Dean rolled his eyes. “Jesus fucking Christ,” he muttered under his breath.
“It’s not too late to make a change, Sky,” Will told her, resting his elbows on his knees, beer can clutched between his hands. “It’s never too late to make a change in your life.”
She shook her head vehemently, her short blond hair bouncing with the motion. “I have a two-year old daughter and an ex-husband who never even calls let alone pays child support. I have to take care of that baby girl and waiting tables at Applebee’s isn’t going to get it.”
“You could go to college,” Will said. “Get a fresh start.”
“I tried that,” Sky said morosely. “It didn’t last long and I can’t turn back now. Not with Layla in the picture.”
Will opened his mouth but slowly shut it again, surprised by his own loss of words. A star streaked above them in a blur before melting back into the now orange sky.

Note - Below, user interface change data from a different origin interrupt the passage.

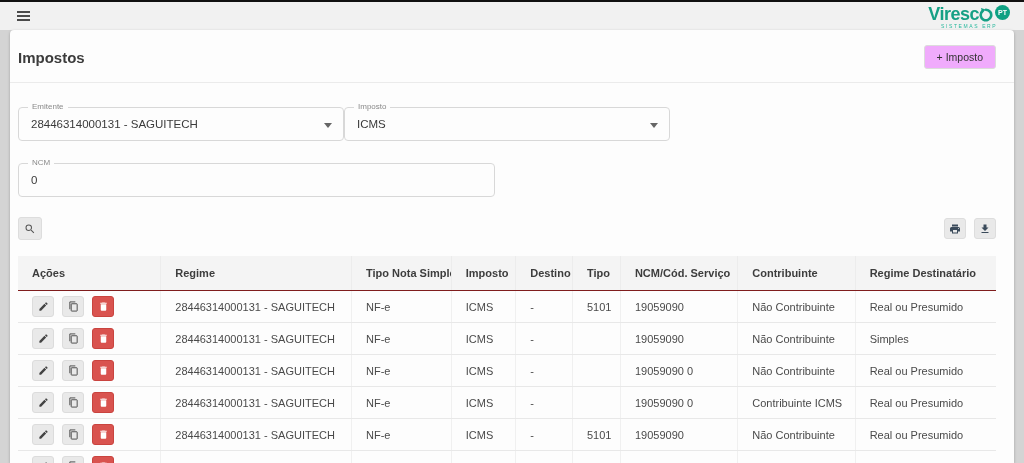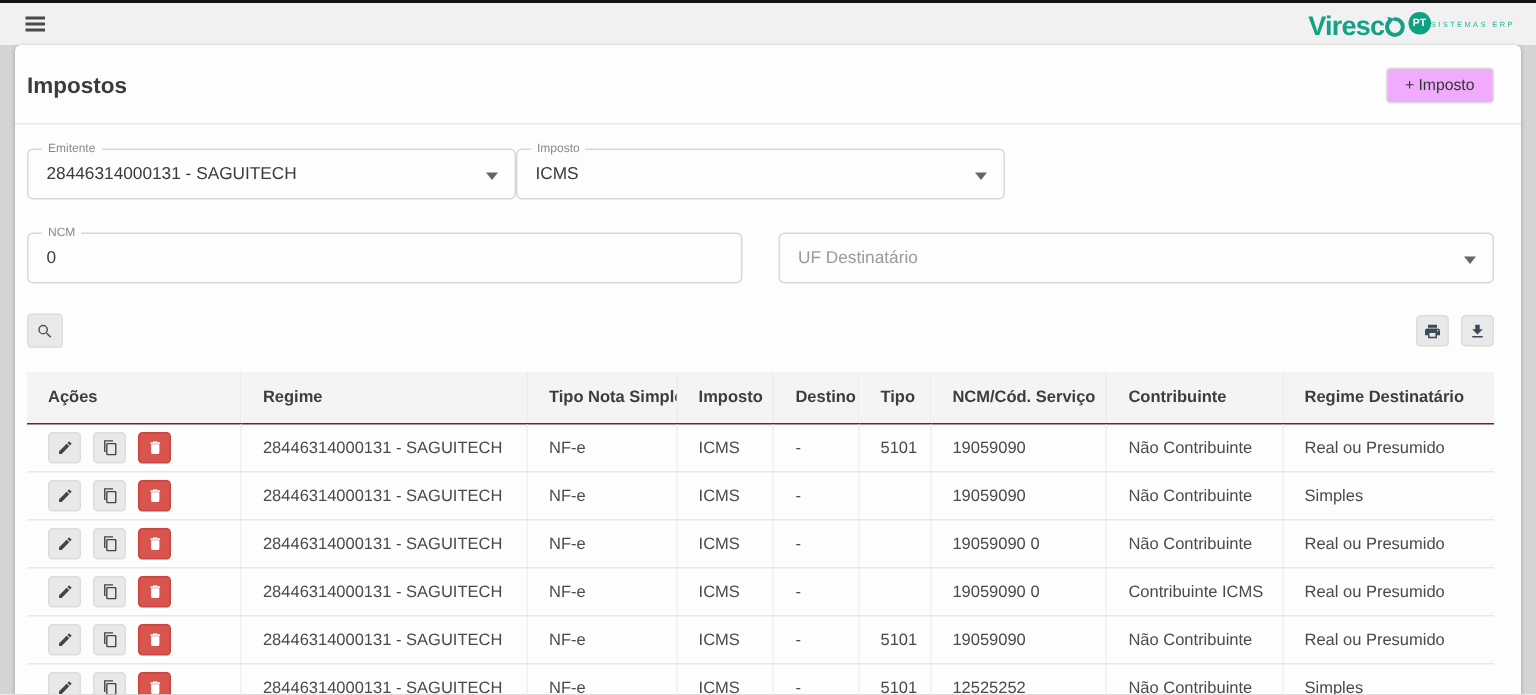"Viresc" .logo { flex-direction: row -> column }
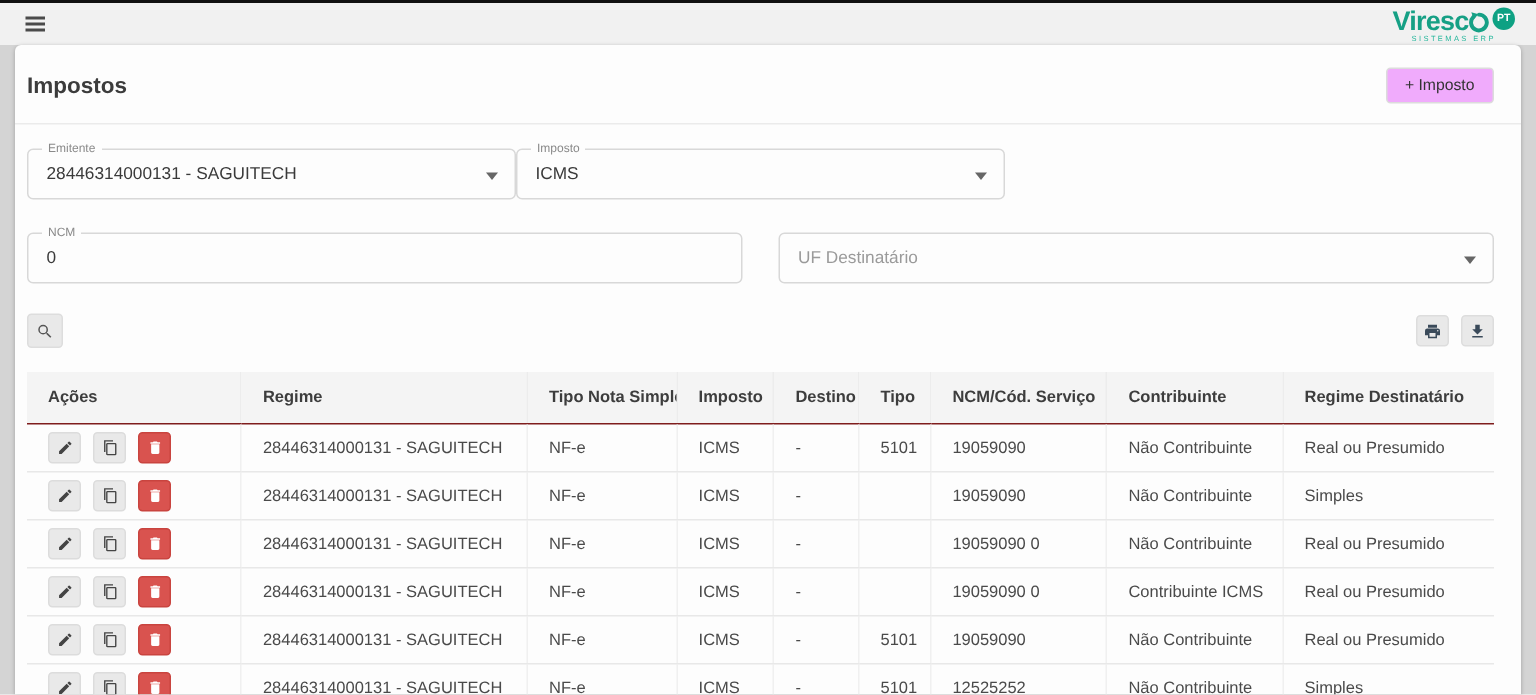"Emitente" .filter-row-1 { margin-top: 16px -> 24px }
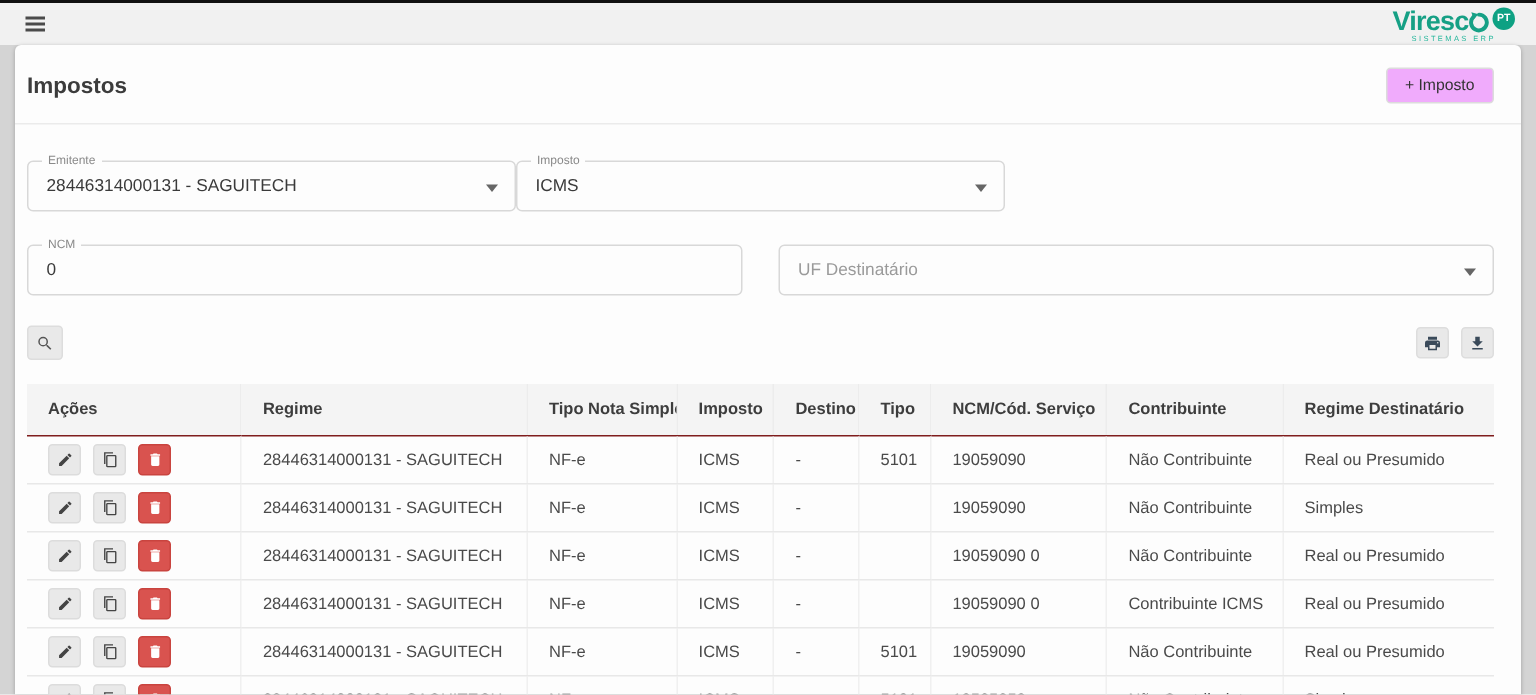"UF Destinatário" div.field { html: <div> <div>UF Destinatário</div> <span></span> </div> -> none }
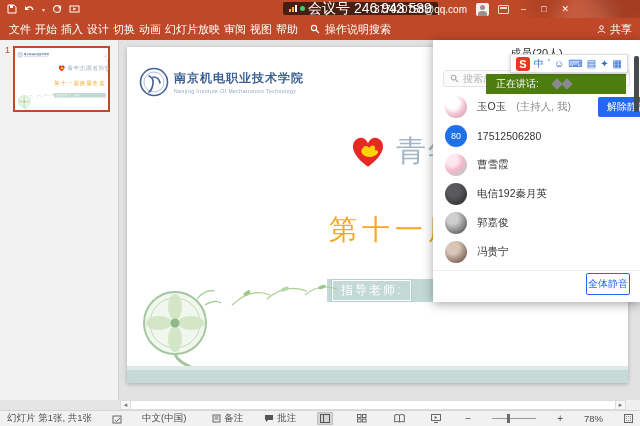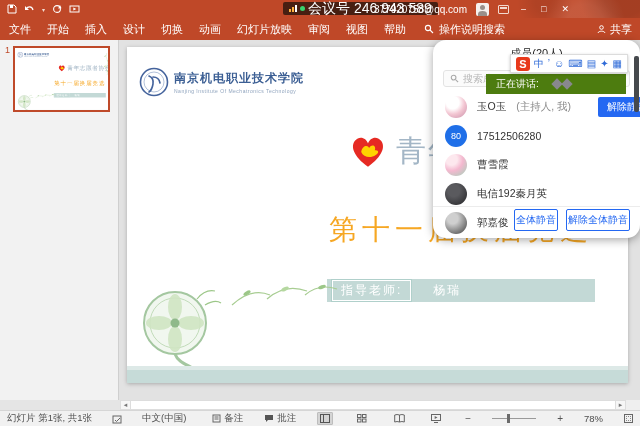"文件" .rtab { padding: 0 8px -> 0 2px }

“Ya plugged up my damn toilet!”
They turned to Captain Taylor as he emerged from below deck. His heated gaze found Jon in a heartbeat and turned to a boil. “Yer payin for a plumber when we get back ta shore.”
Jon frowned. “Wasn’t me, dude.”
Sky placed a hand on Jon’s, drawing his alarmed eyes. “I want you to know that this was the first time I’ve ever done anything like that.”
His frown deepened.
“For money, I mean.”
Kat leaned forward. “She just started last week, but you can’t blame her anyway. She didn’t hire out this party. You did!”